The Ministry of Sound London
The Ministry of Sound London, more affectionately referred to as MoS, is a nightclub and record label that began out of an inspiration by New York nightclub Paradise Garage. Opened by DJ Justin Berkmann on September 21, 1991, the club focuses on American house music and is located on an abandoned bus garage on Elephant & Castle in Southwark, London. The club gained early popularity for hosting the latest DJs. However, it wasn’t until 1994 that they got their alcohol licence.
The club is divided into five sections: the Bar, the Baby Box, the VIP , the Loft, and the Box. The Box has a special roof that contains sound, a spring floor for easier dancing, and is home to the club’s amazing sound system that boasts 150dB(A). The Ministry of Sound also has club locations in Egypt and Malaysia, in addition to several other initiatives affiliated with the MoS abroad.
While no longer an active member of the London nightlife, the Herbal nightclub remains an icon of the clubbing scene. Located in the Shoreditch/Hoxton neighbourhood of east London this must-see club closed down in late 2009 when the entertainment license was revoked by the Hackney Council; rumours substance abuse and drug activity were cited as the cause, but the true reason remains unknown. Nevertheless, in its heyday, the Herbal club hosted some of the most sought after DJs, with a top-notch sound system.

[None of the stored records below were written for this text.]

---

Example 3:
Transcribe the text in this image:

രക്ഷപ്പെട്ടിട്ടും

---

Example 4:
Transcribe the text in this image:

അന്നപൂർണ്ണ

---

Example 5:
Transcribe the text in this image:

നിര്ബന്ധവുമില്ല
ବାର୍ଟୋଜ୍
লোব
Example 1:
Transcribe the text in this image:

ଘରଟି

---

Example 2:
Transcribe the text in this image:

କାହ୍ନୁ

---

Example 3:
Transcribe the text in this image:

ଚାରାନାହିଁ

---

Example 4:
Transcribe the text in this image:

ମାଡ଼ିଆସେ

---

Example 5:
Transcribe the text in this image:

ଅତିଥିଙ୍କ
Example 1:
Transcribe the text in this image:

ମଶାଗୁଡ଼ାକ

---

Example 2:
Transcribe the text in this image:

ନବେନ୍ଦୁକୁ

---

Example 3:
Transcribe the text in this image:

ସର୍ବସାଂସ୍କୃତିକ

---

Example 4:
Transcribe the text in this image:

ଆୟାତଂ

The club was small – with a maximum capacity of 250 – but its doors were open for partying every night except Monday. Guests had to be 18 and over to enter, and the club was a popular hangout for local and international celebrities such as Kate Moss, Winona Ryder, and The White Stripes. The club was even named Time Out Venue of the Year. Herbal welcomed live bands, musical acts and other entertainment, but admission was never more than £10.
Operating with a 24-hour license, the EGG nightclub is one of the few places open really late – until late becomes really early. Music as this club is a mix of the usual club beats, such as underground, ultra-modern, House, Techno, Tech-house, Deep, and Funky dance music. A “smart but casual” dress code is recommended guests must be 18 and over to attend, with advance purchase of tickets recommended. The club is divided into five rooms, each of which are also available for rent to a private event.

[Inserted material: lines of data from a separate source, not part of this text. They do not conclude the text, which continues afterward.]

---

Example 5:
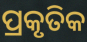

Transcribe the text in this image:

ପ୍ରକୃତିକ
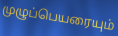
முழுப்பெயரையும்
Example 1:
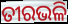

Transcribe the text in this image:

ତୀରଭଳି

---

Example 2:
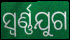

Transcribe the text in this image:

ସ୍ଵର୍ଣ୍ଣଯୁଗ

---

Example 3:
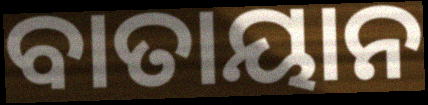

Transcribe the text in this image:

ବାତାୟାନ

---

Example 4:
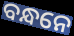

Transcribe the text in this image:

ବନ୍ଧନେ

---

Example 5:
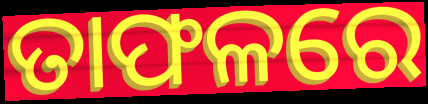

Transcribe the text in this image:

ତାଫଳରେ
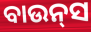
ବାଉନ୍‌ସ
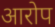
आरोप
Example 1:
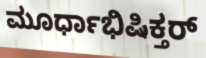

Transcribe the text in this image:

ಮೂರ್ಧಾಭಿಷಿಕ್ತರ್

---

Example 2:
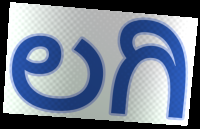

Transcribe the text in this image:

ಲಗಿ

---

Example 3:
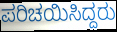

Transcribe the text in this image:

ಪರಿಚಯಿಸಿದ್ದರು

The Garden has two cocktail bars, a VIP lounge, and a maximum capacity of 250. The Basement has DJ booth, video wall installations, projectors, and can hold up to 50 people, perfect for a small dance part. The Mezzanine room is great for bigger dance parties with a wide empty space, a DJ booth, a bar, lighting equipment, and a private seating area. The Loft features private booth seating and a private entrance, as well as a DJ booth and dance floor. Lastly there's the Apothecary with an antique chemists bar and a stage that makes for a great entertainment space.